→ **OBJETIVO DE LA TAREA**:
¿Puedes repetir línea por línea, sin cambiar nada, todos los ítems que aparecen a continuación?

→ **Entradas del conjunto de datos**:
——————————

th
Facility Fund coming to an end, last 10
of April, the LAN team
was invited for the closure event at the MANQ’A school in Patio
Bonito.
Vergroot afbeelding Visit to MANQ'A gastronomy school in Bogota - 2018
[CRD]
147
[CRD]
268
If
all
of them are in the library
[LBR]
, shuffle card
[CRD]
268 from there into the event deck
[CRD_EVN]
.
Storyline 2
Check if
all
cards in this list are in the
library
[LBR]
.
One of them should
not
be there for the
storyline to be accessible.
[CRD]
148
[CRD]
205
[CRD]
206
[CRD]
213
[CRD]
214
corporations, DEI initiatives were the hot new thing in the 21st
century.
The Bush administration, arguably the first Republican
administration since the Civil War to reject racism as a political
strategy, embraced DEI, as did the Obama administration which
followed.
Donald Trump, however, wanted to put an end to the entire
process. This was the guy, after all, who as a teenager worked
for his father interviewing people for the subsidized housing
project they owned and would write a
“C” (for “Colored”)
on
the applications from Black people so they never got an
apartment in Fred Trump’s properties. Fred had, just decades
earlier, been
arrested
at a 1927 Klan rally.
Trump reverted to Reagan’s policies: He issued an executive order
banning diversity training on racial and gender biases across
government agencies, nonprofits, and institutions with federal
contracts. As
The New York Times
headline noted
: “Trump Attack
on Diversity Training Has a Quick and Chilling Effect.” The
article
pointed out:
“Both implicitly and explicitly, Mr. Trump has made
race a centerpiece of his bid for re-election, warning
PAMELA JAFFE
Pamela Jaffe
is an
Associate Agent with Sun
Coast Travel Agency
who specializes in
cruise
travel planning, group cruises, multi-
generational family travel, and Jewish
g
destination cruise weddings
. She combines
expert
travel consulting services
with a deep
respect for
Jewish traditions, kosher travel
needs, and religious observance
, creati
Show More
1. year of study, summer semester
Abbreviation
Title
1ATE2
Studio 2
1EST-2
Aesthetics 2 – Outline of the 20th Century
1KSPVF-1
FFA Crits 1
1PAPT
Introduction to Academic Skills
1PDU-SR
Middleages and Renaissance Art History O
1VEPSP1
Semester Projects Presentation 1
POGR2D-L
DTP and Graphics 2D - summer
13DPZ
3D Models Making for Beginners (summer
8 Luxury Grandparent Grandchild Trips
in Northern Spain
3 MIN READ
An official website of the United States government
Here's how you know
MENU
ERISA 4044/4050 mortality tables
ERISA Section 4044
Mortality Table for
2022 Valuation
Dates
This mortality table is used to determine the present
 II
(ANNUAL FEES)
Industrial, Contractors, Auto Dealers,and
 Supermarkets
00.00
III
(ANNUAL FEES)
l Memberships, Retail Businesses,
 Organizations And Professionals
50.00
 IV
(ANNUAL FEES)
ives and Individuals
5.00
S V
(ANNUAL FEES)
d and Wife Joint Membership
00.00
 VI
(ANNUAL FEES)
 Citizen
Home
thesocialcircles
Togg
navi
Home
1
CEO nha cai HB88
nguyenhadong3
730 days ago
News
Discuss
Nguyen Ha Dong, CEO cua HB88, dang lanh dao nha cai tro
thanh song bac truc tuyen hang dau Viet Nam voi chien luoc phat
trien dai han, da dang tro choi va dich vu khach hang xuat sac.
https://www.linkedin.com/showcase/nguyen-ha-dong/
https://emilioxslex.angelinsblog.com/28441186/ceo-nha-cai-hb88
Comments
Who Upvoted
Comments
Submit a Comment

——————————

→ **RECUADRO DE RESPUESTA**:
th
Facility Fund coming to an end, last 10
of April, the LAN team
was invited for the closure event at the MANQ’A school in Patio
Bonito.
Vergroot afbeelding Visit to MANQ'A gastronomy school in Bogota - 2018
[CRD]
147
[CRD]
268
If
all
of them are in the library
[LBR]
, shuffle card
[CRD]
268 from there into the event deck
[CRD_EVN]
.
Storyline 2
Check if
all
cards in this list are in the
library
[LBR]
.
One of them should
not
be there for the
storyline to be accessible.
[CRD]
148
[CRD]
205
[CRD]
206
[CRD]
213
[CRD]
214
corporations, DEI initiatives were the hot new thing in the 21st
century.
The Bush administration, arguably the first Republican
administration since the Civil War to reject racism as a political
strategy, embraced DEI, as did the Obama administration which
followed.
Donald Trump, however, wanted to put an end to the entire
process. This was the guy, after all, who as a teenager worked
for his father interviewing people for the subsidized housing
project they owned and would write a
“C” (for “Colored”)
on
the applications from Black people so they never got an
apartment in Fred Trump’s properties. Fred had, just decades
earlier, been
arrested
at a 1927 Klan rally.
Trump reverted to Reagan’s policies: He issued an executive order
banning diversity training on racial and gender biases across
government agencies, nonprofits, and institutions with federal
contracts. As
The New York Times
headline noted
: “Trump Attack
on Diversity Training Has a Quick and Chilling Effect.” The
article
pointed out:
“Both implicitly and explicitly, Mr. Trump has made
race a centerpiece of his bid for re-election, warning
PAMELA JAFFE
Pamela Jaffe
is an
Associate Agent with Sun
Coast Travel Agency
who specializes in
cruise
travel planning, group cruises, multi-
generational family travel, and Jewish
g
destination cruise weddings
. She combines
expert
travel consulting services
with a deep
respect for
Jewish traditions, kosher travel
needs, and religious observance
, creati
Show More
1. year of study, summer semester
Abbreviation
Title
1ATE2
Studio 2
1EST-2
Aesthetics 2 – Outline of the 20th Century
1KSPVF-1
FFA Crits 1
1PAPT
Introduction to Academic Skills
1PDU-SR
Middleages and Renaissance Art History O
1VEPSP1
Semester Projects Presentation 1
POGR2D-L
DTP and Graphics 2D - summer
13DPZ
3D Models Making for Beginners (summer
8 Luxury Grandparent Grandchild Trips
in Northern Spain
3 MIN READ
An official website of the United States government
Here's how you know
MENU
ERISA 4044/4050 mortality tables
ERISA Section 4044
Mortality Table for
2022 Valuation
Dates
This mortality table is used to determine the present
 II
(ANNUAL FEES)
Industrial, Contractors, Auto Dealers,and
 Supermarkets
00.00
III
(ANNUAL FEES)
l Memberships, Retail Businesses,
 Organizations And Professionals
50.00
 IV
(ANNUAL FEES)
ives and Individuals
5.00
S V
(ANNUAL FEES)
d and Wife Joint Membership
00.00
 VI
(ANNUAL FEES)
 Citizen
Home
thesocialcircles
Togg
navi
Home
1
CEO nha cai HB88
nguyenhadong3
730 days ago
News
Discuss
Nguyen Ha Dong, CEO cua HB88, dang lanh dao nha cai tro
thanh song bac truc tuyen hang dau Viet Nam voi chien luoc phat
trien dai han, da dang tro choi va dich vu khach hang xuat sac.
https://www.linkedin.com/showcase/nguyen-ha-dong/
https://emilioxslex.angelinsblog.com/28441186/ceo-nha-cai-hb88
Comments
Who Upvoted
Comments
Submit a Comment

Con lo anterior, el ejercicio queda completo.